Last month, Iran suspended the stoning sentence temporarily after international outrage over the brutality of the punishment.  But an Iranian TV broadcast Ashtiani's alleged confession late Wednesday, in which she admitted to a sexual affair.  She described in her native Azeri dialect, which was translated in Farsi, how she and her lover killed her husband.

Ashtiani said she had an affair with a man who was her cousin and who made many promises to her before then killing her husband.  She added that he came to her home with everything needed for the murder, including electrical wire.  She noted that when she was in prison, she learned he had killed several other people.

The woman in the interview had much of her face covered by a wide, black veil.  And Iranian television blurred most of her image, making it impossible to verify the woman's identity.

Iran's Channel 2 broadcast the interview as part of a documentary it says was meant to "debunk Western media propaganda."  The program ridiculed Western TV networks for coming to the Ashtiani's defense.  Iranian TV also interviewed Malek Ajdar Sharifi, the judiciary chief of Azerbaijan province, who made the case for Ashtiani's guilt.

Sharifi said that Ashtiani injected something into her husband to make him lose consciousness before her lover electrocuted him.  Sharifi argued that the act was premeditated because Ashtiani sent her children to her mother's house before the murder.

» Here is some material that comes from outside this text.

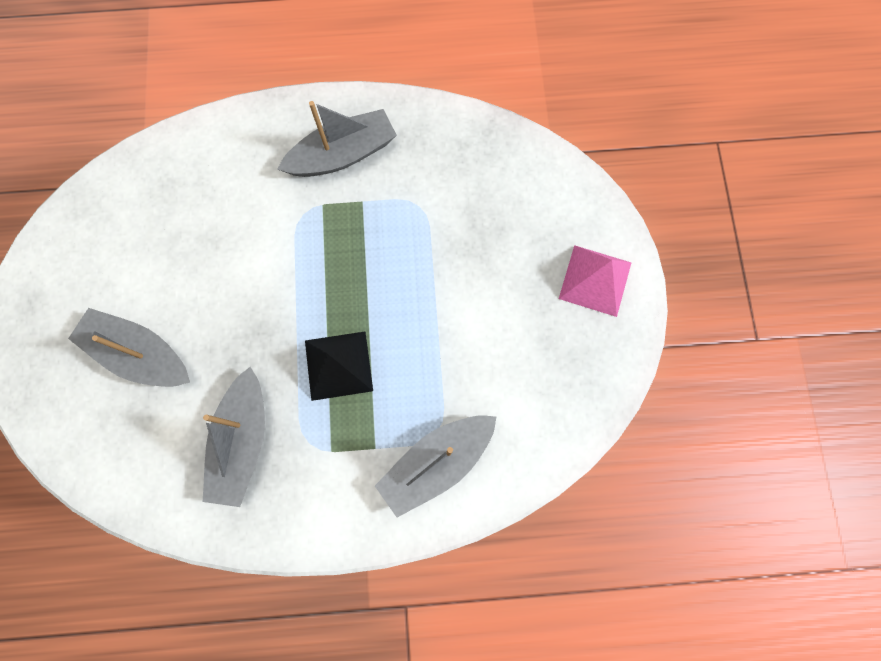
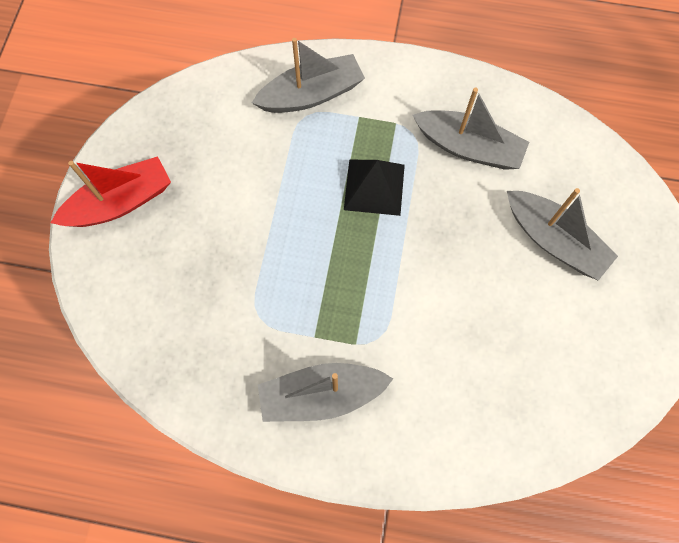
camera: 165 degrees left, 5 degrees down
grey boat [203,367,265,507] -> grey boat turned 90 degrees clockwise [413,88,529,170]
pink pyramid [559,245,631,317] -> red boat [51,156,171,227]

The International Committee Against Stoning condemned the documentary, calling it propaganda.  Iran analysts said it follows a pattern of forced confessions.

Ali Nourizadeh of the Center for Arab and Iranian Studies in London notes that Ashtiani had insisted previously that Iranian authorities coerced her into confessing.

"She's not in a position to be able to speak freely," said Nourizadeh.  "Therefore, whatever is dictated to her, she's going to repeat.  There is also a confession - a full confession - of adultery and participation in the killing of her husband taken from her in prison, when she was arrested.  But she later denied that this confession is true."

Nourizadeh adds that Iranian TV tried to ridicule Ashtiani's attorney, Mohammad Mostafaei, who recently has sought refuge outside of Iran, after coming under pressure for his defense of civil rights cases in Iran.

Political scientist Houchang Hassan-Yari, of the Royal Military College of Canada, says the most unbelievable part of the TV interview was that Ashtiani asked to be stoned after allegedly confessing her guilt.

"She actually asked to be stoned by saying she had to be stoned because of what she did," said Hassan-Yari.  "Also, she had to attack her lawyer by saying that he's a traitor - he did not defend her case, but he was tarnishing the image of the Islamic Republic."

Stoning was widely imposed in Iran after the 1979 Islamic Revolution.  Even though the country's judiciary regularly hands down such sentences, they often are commuted to other punishments.  The last known stoning in Iran was carried out in 2007, although the government rarely confirms that such punishments have been enforced.